If you have been asked to teach online or have been considering the possibility, this post is a brief review of several tools within the Canvas Learning Management System (LMS) that can be used in designing and developing an interactive and engaging online course. Like your face-to-face course, you still need to set goals and objectives for your course, define criteria enabling you to assess when students have met these goals, and design learning activities and relevant assignments providing learning opportunities for students to master the content or develop the skills. Where an online course differs is discovering what the “online” environment provides in new teaching and learning opportunities. You will want to add to what you already know by using new tools and techniques especially suited to teaching online. Canvas has some tools to assist you with your teaching.

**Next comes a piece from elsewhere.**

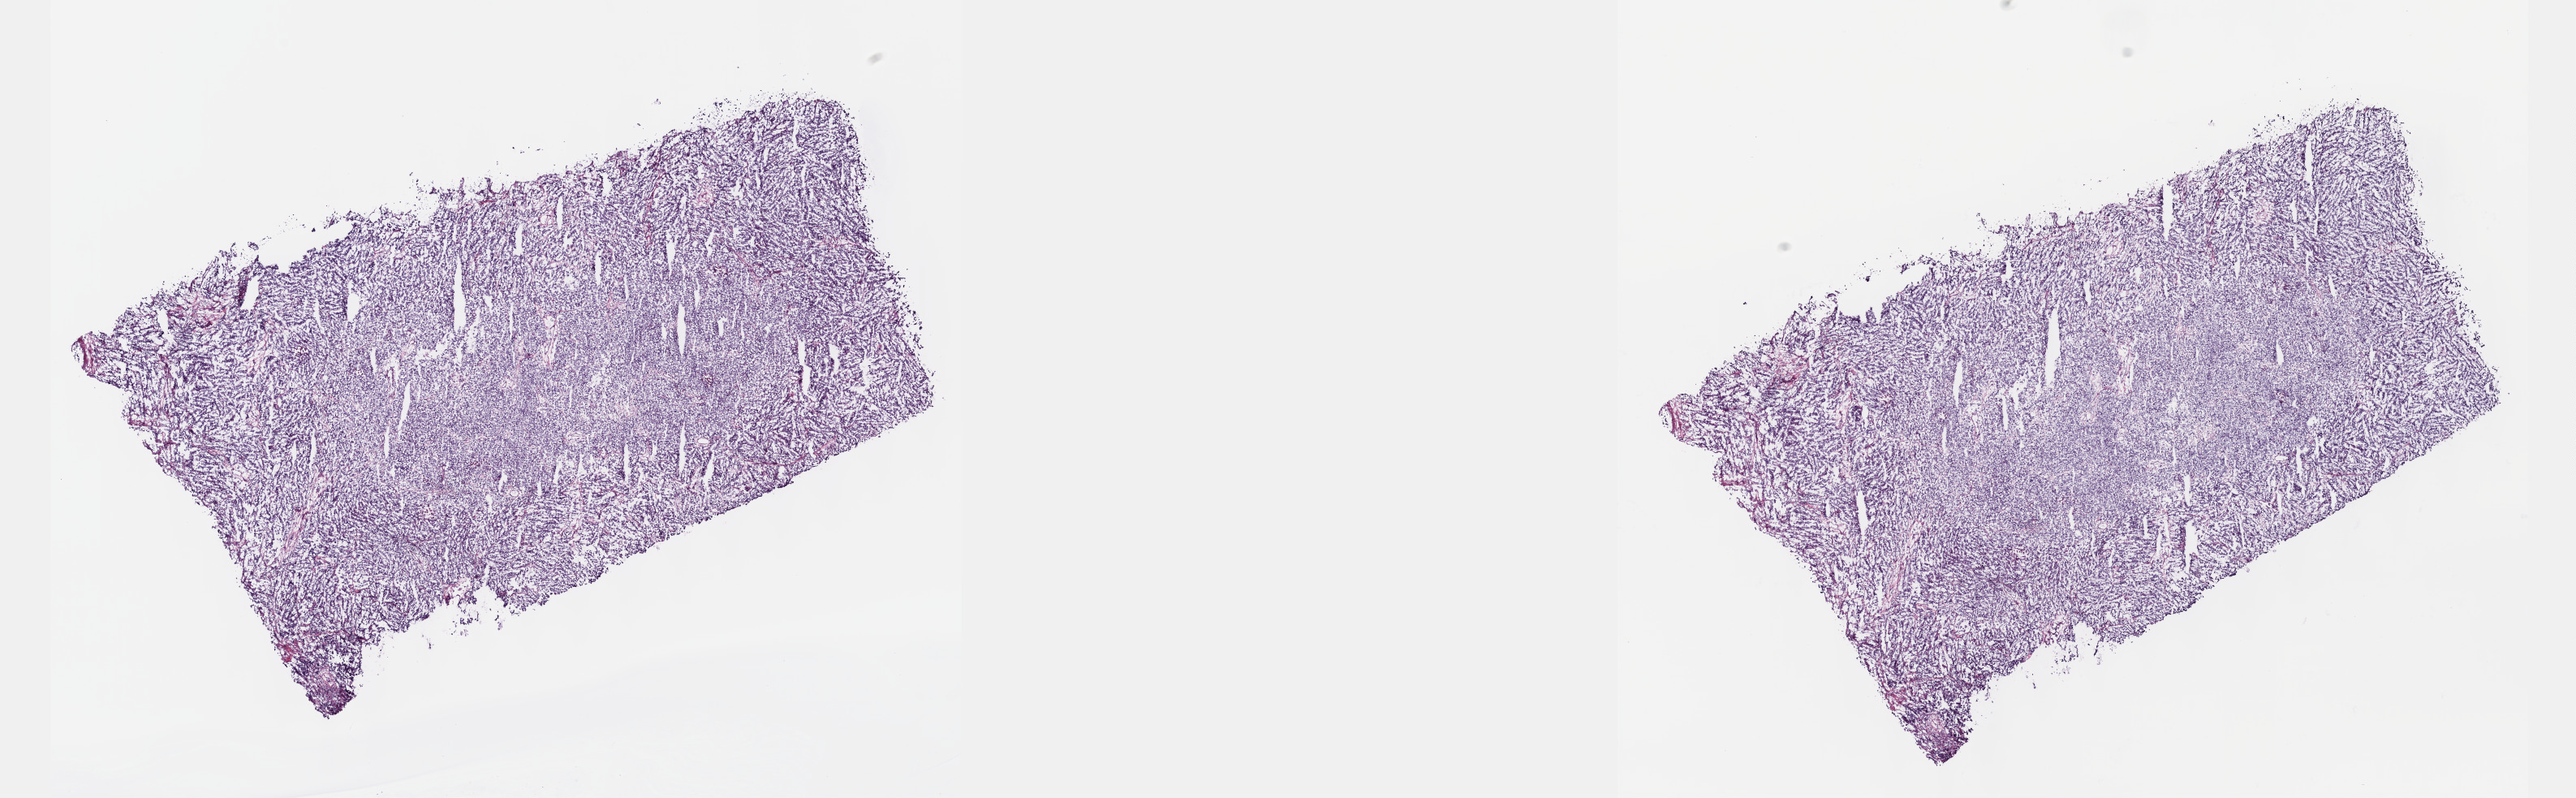
Digitized H&E tissue section (whole slide), whole scanned area (about 25.7 x 7.9 mm) shown as a low-resolution overview, frozen section from the top of the tissue portion, primary tumour sample from the testis. Male patient; age at initial diagnosis 37 years. Slide review estimates, as recorded: tumour cells 70%, tumour nuclei 70%, normal cells 0%, stromal cells 30%, necrosis 0%. Inflammatory infiltration, as recorded: lymphocyte infiltration 70%, monocyte infiltration 15%, neutrophil infiltration 5%.
AJCC pathologic stage: IS. Diagnosis: Seminoma, NOS.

On a side note, if you are a current user of Sakai, it doesn’t mean you cannot continue to use Sakai for your online teaching. We simply have a preference for a few tools that Canvas has included with the LMS that work really well when teaching online.

Speedgrader™

If you have not tried using the Speedgrader™ tool with Canvas, you are missing an opportunity to streamline your grading time. SpeedGrader™ allows you to view and grade student assignment submissions in one place (most importantly, without downloading files in most cases) moving from one student to the next without a lot of additional clicking.  Canvas accepts a variety of document formats, including URLs, media submissions, and Google Docs. Some document submissions (i.e. doc, docx, pdf, ppt, pptx) can be marked up for feedback directly within the submission using built-in annotation tools in your web browser of choice. It is possible to grade assignments using rubrics that can be as simple or complex as you make them. You can also provide feedback to your students with text or media comments.

Embedded media elements

In an online environment, using media can help to personalize your course, making you more than just text to a student, but a real live person (audio or video). Canvas provides a ready tool, allowing you or your students to easily make a quick audio or video file as a submission, feedback, instructions and more. It is integrated with the Speedgrader tool allowing media comments. It is part of the editor allowing for media to be included in pages of content, discussions, announcements, instructions, quiz questions, and peer review.

Conferences

The conferences tool within Canvas allows you as the instructor or your students to initiate a video conference. Conferencing can be used to meet with your students for office hours, to teach a particular lesson, to share a guest lecturer and more. You can have as few as two people in a conference or up to 50. Students can use them to work in groups. They can even be recorded, and are stored online for up to two weeks.

Modules

The Modules tool allows you to set up a framework or sequence of activities for your students to know how to progress throughout the course. There is flexibility in setting prerequisite tasks, linking to assignments, discussions, quizzes and your content pages. Sakai has a Lessons tool which serves a similar purpose, but we believe the Modules tool has a clear edge in user-friendliness. You can look at the modules and have a sense of how the course is organized. If indentations are used, it is like having an outline of what you need to do in the course. One caveat, there is only one modules tool in Canvas which can be set up with any number of modules. In Sakai, you can have one or more Lessons pages, which some faculty really like.

Peer Review, Peer Evaluation

Here at UD, you have a couple of options for Peer Review. There is a built in Peer Review tool enabled through the settings for any assignment. This tool allows for anonymous or non-anonymous peer reviews. Assignment rubrics can also be used by the peer reviewers along with the other Canvas commenting features. There is also a Peer Evaluation tool which can be enabled within Canvas. This tool was developed here on campus and is intended for anonymous peer evaluation. Canvas rosters, groups (by category) and outcomes (by group) can be imported directly into the Peer Evaluation tool. For those users of Sakai, it is possible to use the Peer Evaluation tool as a stand-alone system.


 

Although there are other features within Canvas to help enhance your teaching, we have just picked a few of our favorites. Check out what Canvas has to offer, if you are thinking of teaching online. Remember teaching online is not the same as teaching face-to-face, but there are many rewards and satisfying experiences that can happen online!

What has been most encouraging and rewarding to see as we work with faculty teaching online is how faculty are carrying over what they learn to their face-to-face courses too. Working through the process of designing, developing and teaching an online class has helped them become good online teachers, and has enhanced their face-to-face teaching too. Consider exploring what the online environment has to offer in your teaching!